=== SOURCE INFORMATION ===
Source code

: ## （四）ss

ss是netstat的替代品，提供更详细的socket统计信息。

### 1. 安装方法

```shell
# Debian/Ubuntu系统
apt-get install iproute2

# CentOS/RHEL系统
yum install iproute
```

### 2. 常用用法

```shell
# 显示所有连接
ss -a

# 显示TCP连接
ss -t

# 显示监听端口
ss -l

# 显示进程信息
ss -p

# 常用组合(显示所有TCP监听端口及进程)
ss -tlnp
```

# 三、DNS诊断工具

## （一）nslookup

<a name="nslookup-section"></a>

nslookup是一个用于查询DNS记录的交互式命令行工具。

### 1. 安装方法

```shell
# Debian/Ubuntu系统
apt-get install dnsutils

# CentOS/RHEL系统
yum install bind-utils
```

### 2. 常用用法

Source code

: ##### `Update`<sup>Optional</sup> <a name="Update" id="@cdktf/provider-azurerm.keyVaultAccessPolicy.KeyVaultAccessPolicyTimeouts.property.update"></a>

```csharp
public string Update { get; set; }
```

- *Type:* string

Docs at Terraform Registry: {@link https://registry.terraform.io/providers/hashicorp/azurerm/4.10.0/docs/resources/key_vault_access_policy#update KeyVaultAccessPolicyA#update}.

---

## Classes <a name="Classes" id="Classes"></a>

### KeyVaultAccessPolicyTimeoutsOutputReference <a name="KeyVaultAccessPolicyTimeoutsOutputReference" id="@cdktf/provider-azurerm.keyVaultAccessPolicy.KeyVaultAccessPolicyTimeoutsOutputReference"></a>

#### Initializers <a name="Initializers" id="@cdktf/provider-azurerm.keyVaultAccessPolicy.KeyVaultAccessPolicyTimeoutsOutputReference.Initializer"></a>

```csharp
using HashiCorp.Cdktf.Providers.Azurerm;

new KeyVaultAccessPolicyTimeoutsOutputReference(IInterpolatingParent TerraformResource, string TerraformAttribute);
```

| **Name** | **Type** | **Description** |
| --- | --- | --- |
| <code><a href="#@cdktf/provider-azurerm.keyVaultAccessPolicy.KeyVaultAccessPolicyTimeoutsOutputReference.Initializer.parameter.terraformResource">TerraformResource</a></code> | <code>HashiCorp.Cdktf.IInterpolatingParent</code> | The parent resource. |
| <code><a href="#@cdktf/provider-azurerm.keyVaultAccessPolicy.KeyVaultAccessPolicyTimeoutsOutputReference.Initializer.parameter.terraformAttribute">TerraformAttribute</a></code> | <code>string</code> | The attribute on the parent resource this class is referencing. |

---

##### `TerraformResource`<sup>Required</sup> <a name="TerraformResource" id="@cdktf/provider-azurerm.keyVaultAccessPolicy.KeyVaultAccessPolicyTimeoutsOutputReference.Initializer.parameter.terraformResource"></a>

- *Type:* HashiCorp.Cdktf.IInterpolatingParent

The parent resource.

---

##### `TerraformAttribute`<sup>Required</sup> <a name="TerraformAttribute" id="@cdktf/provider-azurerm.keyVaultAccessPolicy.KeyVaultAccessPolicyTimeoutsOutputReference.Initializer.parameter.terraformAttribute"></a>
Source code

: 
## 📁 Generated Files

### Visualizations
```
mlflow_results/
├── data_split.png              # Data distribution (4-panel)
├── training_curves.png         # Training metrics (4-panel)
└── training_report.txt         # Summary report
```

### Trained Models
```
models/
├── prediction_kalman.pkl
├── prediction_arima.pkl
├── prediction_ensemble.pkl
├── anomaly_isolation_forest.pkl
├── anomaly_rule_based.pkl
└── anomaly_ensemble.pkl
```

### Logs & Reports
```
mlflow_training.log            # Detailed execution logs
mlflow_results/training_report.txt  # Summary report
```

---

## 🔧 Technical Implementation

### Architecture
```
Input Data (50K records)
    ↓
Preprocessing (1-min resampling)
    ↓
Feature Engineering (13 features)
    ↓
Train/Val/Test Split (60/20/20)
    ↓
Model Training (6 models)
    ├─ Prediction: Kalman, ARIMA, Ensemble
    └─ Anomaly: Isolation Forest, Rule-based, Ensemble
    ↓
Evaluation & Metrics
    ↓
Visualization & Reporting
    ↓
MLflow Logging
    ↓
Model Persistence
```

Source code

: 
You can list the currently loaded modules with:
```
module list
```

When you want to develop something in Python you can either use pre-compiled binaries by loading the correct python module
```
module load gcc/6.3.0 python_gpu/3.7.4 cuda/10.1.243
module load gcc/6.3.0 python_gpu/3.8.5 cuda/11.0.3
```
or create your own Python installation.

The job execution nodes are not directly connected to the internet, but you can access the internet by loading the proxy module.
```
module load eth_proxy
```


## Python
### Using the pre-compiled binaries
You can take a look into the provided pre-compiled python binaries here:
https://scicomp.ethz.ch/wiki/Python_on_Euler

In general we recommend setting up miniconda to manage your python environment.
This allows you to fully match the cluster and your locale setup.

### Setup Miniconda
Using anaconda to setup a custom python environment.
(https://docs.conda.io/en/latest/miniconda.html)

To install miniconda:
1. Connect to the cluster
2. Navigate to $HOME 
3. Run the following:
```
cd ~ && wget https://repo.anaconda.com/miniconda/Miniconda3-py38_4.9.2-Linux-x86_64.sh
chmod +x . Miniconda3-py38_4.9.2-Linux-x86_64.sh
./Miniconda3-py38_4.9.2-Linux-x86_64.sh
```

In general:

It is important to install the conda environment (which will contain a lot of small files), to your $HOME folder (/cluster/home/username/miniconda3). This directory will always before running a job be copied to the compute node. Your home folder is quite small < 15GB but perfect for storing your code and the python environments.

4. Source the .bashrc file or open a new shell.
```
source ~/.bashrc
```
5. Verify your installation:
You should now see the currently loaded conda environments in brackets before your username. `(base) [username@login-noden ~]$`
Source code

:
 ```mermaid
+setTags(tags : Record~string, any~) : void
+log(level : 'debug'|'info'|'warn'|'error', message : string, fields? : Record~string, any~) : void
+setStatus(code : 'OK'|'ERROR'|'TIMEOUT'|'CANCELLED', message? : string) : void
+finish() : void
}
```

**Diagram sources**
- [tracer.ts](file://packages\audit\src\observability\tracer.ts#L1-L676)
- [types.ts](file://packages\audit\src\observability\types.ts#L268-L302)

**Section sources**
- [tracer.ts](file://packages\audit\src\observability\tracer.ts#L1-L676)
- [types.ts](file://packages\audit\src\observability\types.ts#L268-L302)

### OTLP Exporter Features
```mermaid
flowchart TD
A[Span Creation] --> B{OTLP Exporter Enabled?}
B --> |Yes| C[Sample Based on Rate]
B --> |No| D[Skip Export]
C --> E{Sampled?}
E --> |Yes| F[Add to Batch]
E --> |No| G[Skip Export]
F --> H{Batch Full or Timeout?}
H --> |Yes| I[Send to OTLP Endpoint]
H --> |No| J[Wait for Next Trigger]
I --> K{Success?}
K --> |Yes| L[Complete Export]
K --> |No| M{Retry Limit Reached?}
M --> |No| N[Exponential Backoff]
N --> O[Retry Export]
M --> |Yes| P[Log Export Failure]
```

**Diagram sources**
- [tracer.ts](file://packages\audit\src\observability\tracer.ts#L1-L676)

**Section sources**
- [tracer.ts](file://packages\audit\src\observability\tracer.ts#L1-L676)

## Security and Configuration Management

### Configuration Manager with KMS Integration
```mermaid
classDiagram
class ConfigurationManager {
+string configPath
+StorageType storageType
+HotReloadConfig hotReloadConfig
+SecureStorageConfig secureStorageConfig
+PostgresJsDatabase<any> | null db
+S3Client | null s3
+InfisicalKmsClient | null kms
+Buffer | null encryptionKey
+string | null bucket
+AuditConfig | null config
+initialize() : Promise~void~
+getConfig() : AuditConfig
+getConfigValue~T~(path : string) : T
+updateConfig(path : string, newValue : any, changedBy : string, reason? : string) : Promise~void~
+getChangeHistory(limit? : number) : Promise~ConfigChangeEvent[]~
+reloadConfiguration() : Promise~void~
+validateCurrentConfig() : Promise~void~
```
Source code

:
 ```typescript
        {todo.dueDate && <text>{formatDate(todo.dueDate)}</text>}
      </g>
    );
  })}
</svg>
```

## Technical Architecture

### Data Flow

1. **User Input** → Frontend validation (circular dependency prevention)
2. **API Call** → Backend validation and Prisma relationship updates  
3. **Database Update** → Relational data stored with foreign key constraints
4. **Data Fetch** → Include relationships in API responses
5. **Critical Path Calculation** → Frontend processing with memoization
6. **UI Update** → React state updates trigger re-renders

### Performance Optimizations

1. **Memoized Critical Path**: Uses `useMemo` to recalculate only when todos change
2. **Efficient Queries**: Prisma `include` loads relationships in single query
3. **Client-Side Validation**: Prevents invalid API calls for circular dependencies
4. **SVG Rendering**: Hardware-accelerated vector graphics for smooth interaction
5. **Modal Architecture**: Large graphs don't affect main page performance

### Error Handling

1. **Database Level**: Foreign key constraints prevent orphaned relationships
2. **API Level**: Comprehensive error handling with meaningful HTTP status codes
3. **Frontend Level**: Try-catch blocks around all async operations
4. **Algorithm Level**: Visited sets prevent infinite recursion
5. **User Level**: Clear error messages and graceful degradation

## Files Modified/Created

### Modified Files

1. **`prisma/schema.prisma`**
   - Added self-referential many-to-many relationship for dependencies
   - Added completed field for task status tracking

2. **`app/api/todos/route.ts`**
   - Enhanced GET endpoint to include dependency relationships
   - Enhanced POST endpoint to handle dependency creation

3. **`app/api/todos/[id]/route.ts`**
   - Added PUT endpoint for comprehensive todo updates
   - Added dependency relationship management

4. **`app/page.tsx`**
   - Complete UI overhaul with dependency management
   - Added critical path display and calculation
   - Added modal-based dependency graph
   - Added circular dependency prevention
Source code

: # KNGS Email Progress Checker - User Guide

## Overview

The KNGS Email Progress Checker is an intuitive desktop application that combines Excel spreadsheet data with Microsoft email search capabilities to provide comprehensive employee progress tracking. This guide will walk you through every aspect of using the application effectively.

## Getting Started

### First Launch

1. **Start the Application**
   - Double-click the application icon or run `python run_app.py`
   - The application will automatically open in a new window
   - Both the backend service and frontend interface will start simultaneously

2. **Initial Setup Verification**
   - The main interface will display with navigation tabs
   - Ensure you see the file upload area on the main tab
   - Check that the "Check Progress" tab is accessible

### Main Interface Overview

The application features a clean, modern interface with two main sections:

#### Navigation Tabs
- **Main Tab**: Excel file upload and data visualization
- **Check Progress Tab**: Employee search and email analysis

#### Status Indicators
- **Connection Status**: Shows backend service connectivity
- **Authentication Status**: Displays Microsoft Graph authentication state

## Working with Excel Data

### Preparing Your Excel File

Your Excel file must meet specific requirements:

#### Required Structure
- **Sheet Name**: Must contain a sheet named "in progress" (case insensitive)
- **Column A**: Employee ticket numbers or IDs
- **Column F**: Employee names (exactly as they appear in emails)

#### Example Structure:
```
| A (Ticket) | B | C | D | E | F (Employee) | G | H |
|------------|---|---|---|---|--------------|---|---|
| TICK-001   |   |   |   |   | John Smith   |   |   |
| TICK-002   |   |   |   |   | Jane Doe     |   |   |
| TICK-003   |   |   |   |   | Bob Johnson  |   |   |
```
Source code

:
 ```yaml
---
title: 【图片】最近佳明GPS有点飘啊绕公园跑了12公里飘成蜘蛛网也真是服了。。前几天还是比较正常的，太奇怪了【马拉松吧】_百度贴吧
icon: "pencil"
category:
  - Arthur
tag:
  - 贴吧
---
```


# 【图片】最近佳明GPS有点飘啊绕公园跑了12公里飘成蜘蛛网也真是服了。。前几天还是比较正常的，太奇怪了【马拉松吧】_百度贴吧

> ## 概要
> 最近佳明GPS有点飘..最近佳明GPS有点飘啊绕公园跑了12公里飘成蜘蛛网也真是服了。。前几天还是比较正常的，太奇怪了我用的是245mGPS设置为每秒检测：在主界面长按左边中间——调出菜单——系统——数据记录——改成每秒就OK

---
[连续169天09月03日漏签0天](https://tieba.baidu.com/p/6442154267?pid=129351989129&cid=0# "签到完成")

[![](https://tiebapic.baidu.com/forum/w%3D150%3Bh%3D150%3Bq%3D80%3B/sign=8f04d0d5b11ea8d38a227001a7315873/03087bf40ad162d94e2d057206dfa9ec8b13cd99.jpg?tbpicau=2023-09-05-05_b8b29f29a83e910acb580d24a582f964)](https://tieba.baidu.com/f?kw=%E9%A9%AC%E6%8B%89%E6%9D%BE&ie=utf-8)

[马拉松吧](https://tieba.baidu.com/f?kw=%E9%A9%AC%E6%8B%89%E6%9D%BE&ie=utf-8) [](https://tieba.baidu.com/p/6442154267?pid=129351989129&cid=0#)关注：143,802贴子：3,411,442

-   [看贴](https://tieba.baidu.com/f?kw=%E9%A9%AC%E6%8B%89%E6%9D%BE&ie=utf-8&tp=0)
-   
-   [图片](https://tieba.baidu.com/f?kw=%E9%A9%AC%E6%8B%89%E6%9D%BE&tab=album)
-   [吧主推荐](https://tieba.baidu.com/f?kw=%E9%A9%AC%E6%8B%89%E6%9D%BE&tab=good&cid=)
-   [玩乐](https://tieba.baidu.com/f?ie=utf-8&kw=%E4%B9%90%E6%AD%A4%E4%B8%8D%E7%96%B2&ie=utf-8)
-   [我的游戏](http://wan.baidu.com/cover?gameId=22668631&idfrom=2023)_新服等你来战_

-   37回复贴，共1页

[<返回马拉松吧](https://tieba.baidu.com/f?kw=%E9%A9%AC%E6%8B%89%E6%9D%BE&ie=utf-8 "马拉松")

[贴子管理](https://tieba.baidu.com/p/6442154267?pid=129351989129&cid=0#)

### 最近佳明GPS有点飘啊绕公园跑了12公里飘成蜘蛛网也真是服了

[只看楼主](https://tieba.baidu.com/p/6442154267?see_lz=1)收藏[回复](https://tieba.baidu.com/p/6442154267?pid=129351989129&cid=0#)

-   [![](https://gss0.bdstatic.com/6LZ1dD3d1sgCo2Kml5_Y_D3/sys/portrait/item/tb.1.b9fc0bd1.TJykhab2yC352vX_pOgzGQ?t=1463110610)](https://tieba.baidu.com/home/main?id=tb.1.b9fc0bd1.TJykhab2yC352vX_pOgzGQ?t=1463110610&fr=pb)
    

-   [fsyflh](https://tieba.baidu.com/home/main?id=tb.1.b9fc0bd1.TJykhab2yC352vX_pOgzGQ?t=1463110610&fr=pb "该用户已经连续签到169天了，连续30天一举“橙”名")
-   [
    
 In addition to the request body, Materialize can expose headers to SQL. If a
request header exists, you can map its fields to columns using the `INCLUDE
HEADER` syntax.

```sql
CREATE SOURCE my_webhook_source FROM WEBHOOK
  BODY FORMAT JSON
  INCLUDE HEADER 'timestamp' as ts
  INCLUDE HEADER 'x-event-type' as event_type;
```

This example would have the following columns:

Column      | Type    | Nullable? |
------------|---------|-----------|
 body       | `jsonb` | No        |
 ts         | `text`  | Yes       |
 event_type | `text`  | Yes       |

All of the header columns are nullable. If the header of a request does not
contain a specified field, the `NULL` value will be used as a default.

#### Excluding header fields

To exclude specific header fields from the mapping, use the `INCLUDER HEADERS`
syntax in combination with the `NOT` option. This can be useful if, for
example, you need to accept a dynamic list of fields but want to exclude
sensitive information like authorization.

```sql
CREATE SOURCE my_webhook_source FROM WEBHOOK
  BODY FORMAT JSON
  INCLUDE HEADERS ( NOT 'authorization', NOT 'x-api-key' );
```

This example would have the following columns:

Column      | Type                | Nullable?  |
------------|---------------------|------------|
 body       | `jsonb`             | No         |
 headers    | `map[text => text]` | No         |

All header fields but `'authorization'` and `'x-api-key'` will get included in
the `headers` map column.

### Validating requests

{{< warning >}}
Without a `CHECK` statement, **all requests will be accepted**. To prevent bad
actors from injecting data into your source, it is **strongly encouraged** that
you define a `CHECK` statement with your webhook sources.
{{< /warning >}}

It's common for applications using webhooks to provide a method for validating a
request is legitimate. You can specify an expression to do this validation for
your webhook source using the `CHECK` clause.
===
> REQUIREMENT
I need every line of the data that has the word "execution"; please list them.

> SOLUTION TO THE PROBLEM
mlflow_training.log            # Detailed execution logs
The job execution nodes are not directly connected to the internet, but you can access the internet by loading the proxy module.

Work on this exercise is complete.